Die weiße Leiter aus „Ceiling Painting“ von 1966 ist inzwischen ein Memorial einer großen Liebe. Man darf sie nicht mehr betreten. Hier ist John Lennon emporgestiegen, an dem Tag, als er Yoko Ono in einer Londoner Galerie begegnete, und las mit einer Lupe das winzige Wörtchen „Yes“ am Plafond. Wenig später, die beiden machten Flitterwochen, demonstrierten Yoko Ono und John Lennon in einem Amsterdamer Hotelbett für Weltfrieden und die Beendigung des Vietnam-Krieges („Bed-In for Peace“). So cool und zugleich kuschelig wurde davor und danach nicht mehr für Frieden demonstriert.

Im berühmten „Fly“-Piece von Yoko Ono, einem minimalistischen Video von 1970, krabbeln zuckerwassertrunkene Fliegen über den Körper eines nackten Mädchens. Sie kriechen in die Handhöhle, ins Ohr und erkunden die Brustwarze. In nur einer Nacht drehte Yoko Ono dieses kleine Video. Als die Fliegen zwischendurch durchgebrannt waren, mussten ihre Mitarbeiter in der Stadt neue auflesen.

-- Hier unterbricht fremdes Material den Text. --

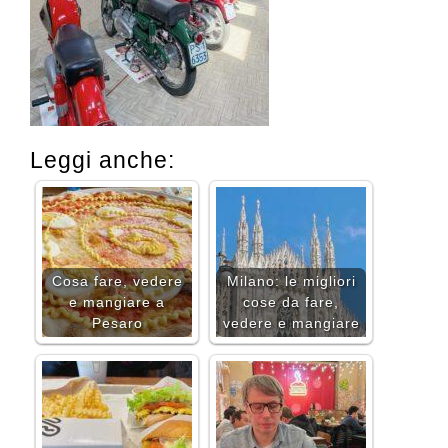
Leggi anche:
Cosa fare, vedere
Milano: le migliori
e mangiare a
cose da fare,
Pesaro
vedere e mangiare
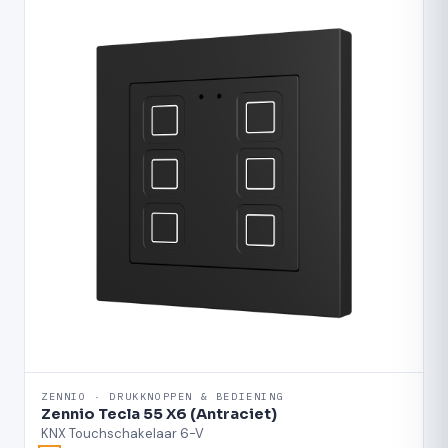
ZENNIO · DRUKKNOPPEN & BEDIENING
Zennio Tecla 55 X6 (Antraciet)
KNX Touchschakelaar 6-V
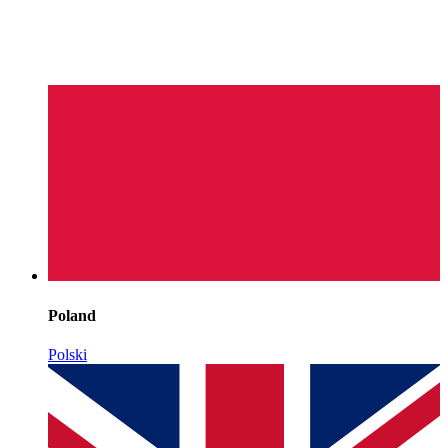
Poland
Polski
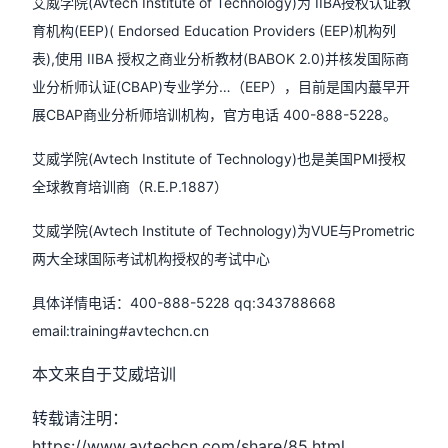
艾威学院(Avtech Institute of Technology)为 IIBA授权认证教
育机构(EEP)( Endorsed Education Providers (EEP)机构列
表),使用 IIBA 授权之商业分析教材(BABOK 2.0)并核发国际商
业分析师认证(CBAP)专业学分…（EEP），目前是国内蕞早开
展CBAP商业分析师培训机构，官方电话 400-888-5228。
艾威学院(Avtech Institute of Technology)也是美国PMI授权
全球教育培训商（R.E.P.1887）
艾威学院(Avtech Institute of Technology)为VUE与Prometric
两大全球国际考试机构授权的考试中心
具体详情电话：400-888-5228 qq:343788668
email:training#avtechcn.cn
本文来自于艾威培训
转载请注明：
https://www.avtechcn.com/share/85.html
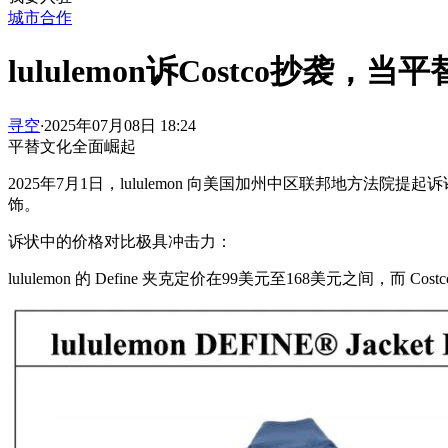
城市合作
lululemon诉Costco抄袭，
寻空
·
2025年07月08日 18:24
平替文化全面崛起
2025年7月1日，lululemon 向美国加州中区联邦地方法院提起诉讼，指
饰。
诉状中的价格对比极具冲击力：
lululemon 的 Define 夹克定价在99美元至168美元之间，而 C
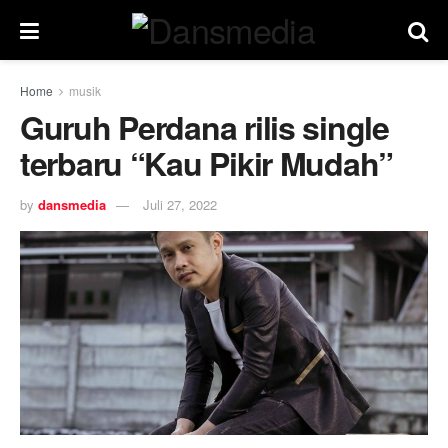
Home
musik
Guruh Perdana rilis single
terbaru “Kau Pikir Mudah”
by
dansmedia
Juli 27, 2022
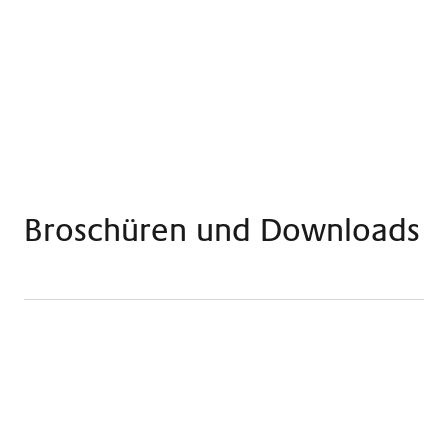
Anreise und Lageplan
Broschüren und Downloads
Flyer Kunsttherapie
PDF · 0.34 MB
Herunterladen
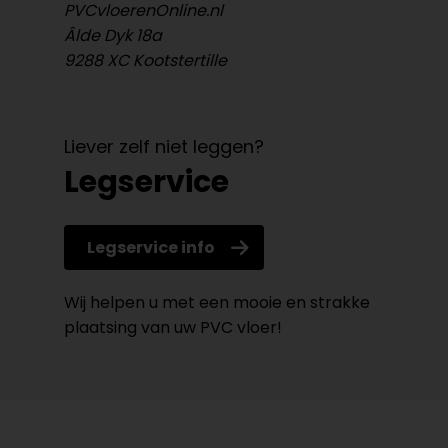
PVCvloerenOnline.nl
Âlde Dyk 18a
9288 XC Kootstertille
Liever zelf niet leggen?
Legservice
Legservice info
Wij helpen u met een mooie en strakke
plaatsing van uw PVC vloer!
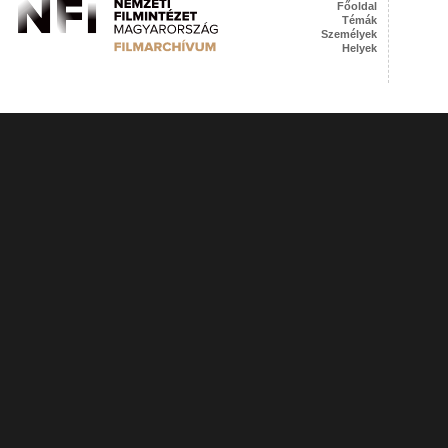
Főoldal
Témák
Személyek
Helyek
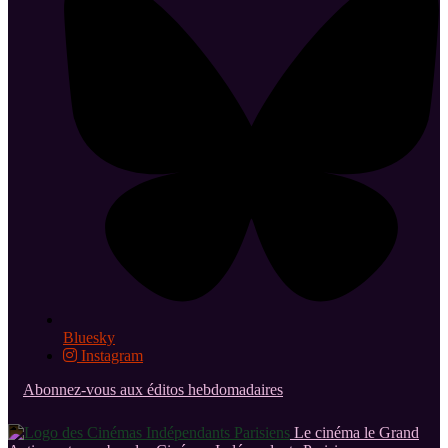
Bluesky
Instagram
Abonnez-vous aux éditos hebdomadaires
Le cinéma le Grand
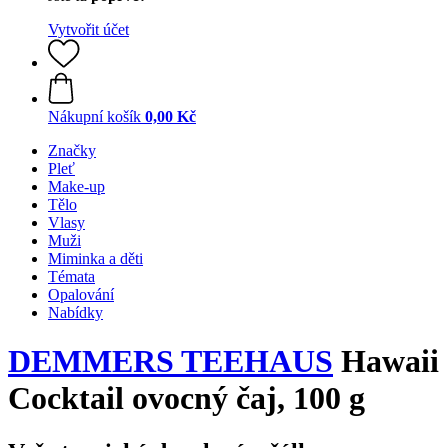
Vytvořit účet
Nákupní košík
0,00 Kč
Značky
Pleť
Make-up
Tělo
Vlasy
Muži
Miminka a děti
Témata
Opalování
Nabídky
DEMMERS TEEHAUS
Hawaii
Cocktail ovocný čaj, 100 g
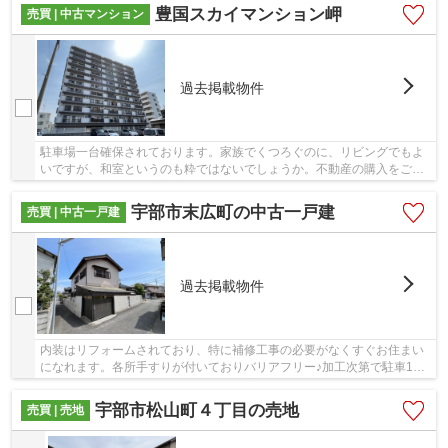
豊国スカイマンション岬
売買 | 中古マンション
過去掲載物件
駐車場一台確保されております。家族でくつろぐのに、リビングでもよ
いですが、和室というのも粋ではないでしょうか。不動産の購入をご検
討されているなら、宇部市ではいかがでしょう...
宇部市末広町の中古一戸建
売買 | 中古一戸建
過去掲載物件
内装はリフォームされており、特に補修工事の必要がなくすぐお住まい
になれます。各所手すりが付いておりバリアフリー♪加工次第で駐車1台
可能です。二世帯でも十分生活できる広さのお...
宇部市松山町４丁目の売地
売買 | 売地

Das jüngste Werk der rund 200 Werke versammelnden Ausstellung stammt von 2013. Es macht „ring-ring“. „Nimm den Hörer ab, wenn es klingelt“, lautet eine Anweisung, aber nirgends ist ein Telefon zu sehen. Wie bei anderen Fluxus-Künstlern mischen sich auch bei Yoko Ono Tiefgründiges und Seichtes, Ernstes und Bloß-Witziges. Vieles, zum Beispiel die legendäre „Cut Piece“-Performance - die Künstlerin ließ sich vom Publikum die Kleider vom Leib schneiden -, ist nur mittelbar präsent, durch Dokumentation. Gleichwohl bietet „Half-A-Wind“ einen reichen Fundus suggestiver Werke.

Ihren 80. Geburtstag am 18. Februar feiert die Künstlerin, die auch eine eigenwillige Stimmvirtuosin ist, übrigens nicht in New York, sondern in Berlin. Sie gibt am Sonntag in der Volksbühne eines ihrer raren Konzerte, gemeinsam mit Sean, dem Sohn aus der Verbindung mit John Lennon.

Yoko Ono: „Half-A-Wind Show. Eine Retrospektive“. Schirn Kunsthalle Frankfurt, Römerberg, 15. Februar bis 12. Mai, dienstags sowie freitags bis sonntags 10 bis 19 Uhr, mittwochs und donnerstags 10 bis 22 Uhr, Katalog 29,80 Euro.